Restate word for word the lines of the records below, starting at the line that contains "staining of human" and ending at the line that contains "staining of colorectal", with both of those lines included and nothing else.

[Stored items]
━━━━━━━━━━

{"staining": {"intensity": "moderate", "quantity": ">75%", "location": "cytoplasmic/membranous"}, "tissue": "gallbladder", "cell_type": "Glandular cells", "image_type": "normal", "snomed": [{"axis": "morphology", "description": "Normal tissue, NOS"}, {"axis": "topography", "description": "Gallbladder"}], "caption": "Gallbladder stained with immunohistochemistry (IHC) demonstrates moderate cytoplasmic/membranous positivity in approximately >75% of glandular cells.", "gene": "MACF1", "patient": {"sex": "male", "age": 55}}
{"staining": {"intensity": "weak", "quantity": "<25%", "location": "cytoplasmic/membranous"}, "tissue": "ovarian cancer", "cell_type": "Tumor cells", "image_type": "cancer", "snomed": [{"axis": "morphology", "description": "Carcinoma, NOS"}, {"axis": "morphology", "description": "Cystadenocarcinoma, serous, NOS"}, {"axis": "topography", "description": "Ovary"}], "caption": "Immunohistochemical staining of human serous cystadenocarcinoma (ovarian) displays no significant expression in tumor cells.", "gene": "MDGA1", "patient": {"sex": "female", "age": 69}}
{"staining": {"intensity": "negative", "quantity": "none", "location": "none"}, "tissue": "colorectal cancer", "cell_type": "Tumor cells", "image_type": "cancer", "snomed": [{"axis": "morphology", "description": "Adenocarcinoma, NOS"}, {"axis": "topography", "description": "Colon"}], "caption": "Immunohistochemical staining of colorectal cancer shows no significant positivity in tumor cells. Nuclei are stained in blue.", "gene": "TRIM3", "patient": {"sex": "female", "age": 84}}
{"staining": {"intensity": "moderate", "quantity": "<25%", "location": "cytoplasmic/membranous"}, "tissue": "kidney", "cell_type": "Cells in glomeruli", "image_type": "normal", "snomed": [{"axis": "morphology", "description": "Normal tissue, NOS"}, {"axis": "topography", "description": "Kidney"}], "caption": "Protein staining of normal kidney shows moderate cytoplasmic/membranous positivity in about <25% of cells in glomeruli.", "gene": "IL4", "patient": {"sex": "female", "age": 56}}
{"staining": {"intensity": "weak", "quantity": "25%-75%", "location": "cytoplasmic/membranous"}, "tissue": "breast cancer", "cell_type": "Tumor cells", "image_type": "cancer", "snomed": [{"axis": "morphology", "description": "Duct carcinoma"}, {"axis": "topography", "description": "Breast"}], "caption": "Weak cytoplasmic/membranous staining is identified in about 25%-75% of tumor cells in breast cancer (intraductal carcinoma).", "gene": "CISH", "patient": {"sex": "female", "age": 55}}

━━━━━━━━━━

:: EXPECTED ANSWER ::
{"staining": {"intensity": "weak", "quantity": "<25%", "location": "cytoplasmic/membranous"}, "tissue": "ovarian cancer", "cell_type": "Tumor cells", "image_type": "cancer", "snomed": [{"axis": "morphology", "description": "Carcinoma, NOS"}, {"axis": "morphology", "description": "Cystadenocarcinoma, serous, NOS"}, {"axis": "topography", "description": "Ovary"}], "caption": "Immunohistochemical staining of human serous cystadenocarcinoma (ovarian) displays no significant expression in tumor cells.", "gene": "MDGA1", "patient": {"sex": "female", "age": 69}}
{"staining": {"intensity": "negative", "quantity": "none", "location": "none"}, "tissue": "colorectal cancer", "cell_type": "Tumor cells", "image_type": "cancer", "snomed": [{"axis": "morphology", "description": "Adenocarcinoma, NOS"}, {"axis": "topography", "description": "Colon"}], "caption": "Immunohistochemical staining of colorectal cancer shows no significant positivity in tumor cells. Nuclei are stained in blue.", "gene": "TRIM3", "patient": {"sex": "female", "age": 84}}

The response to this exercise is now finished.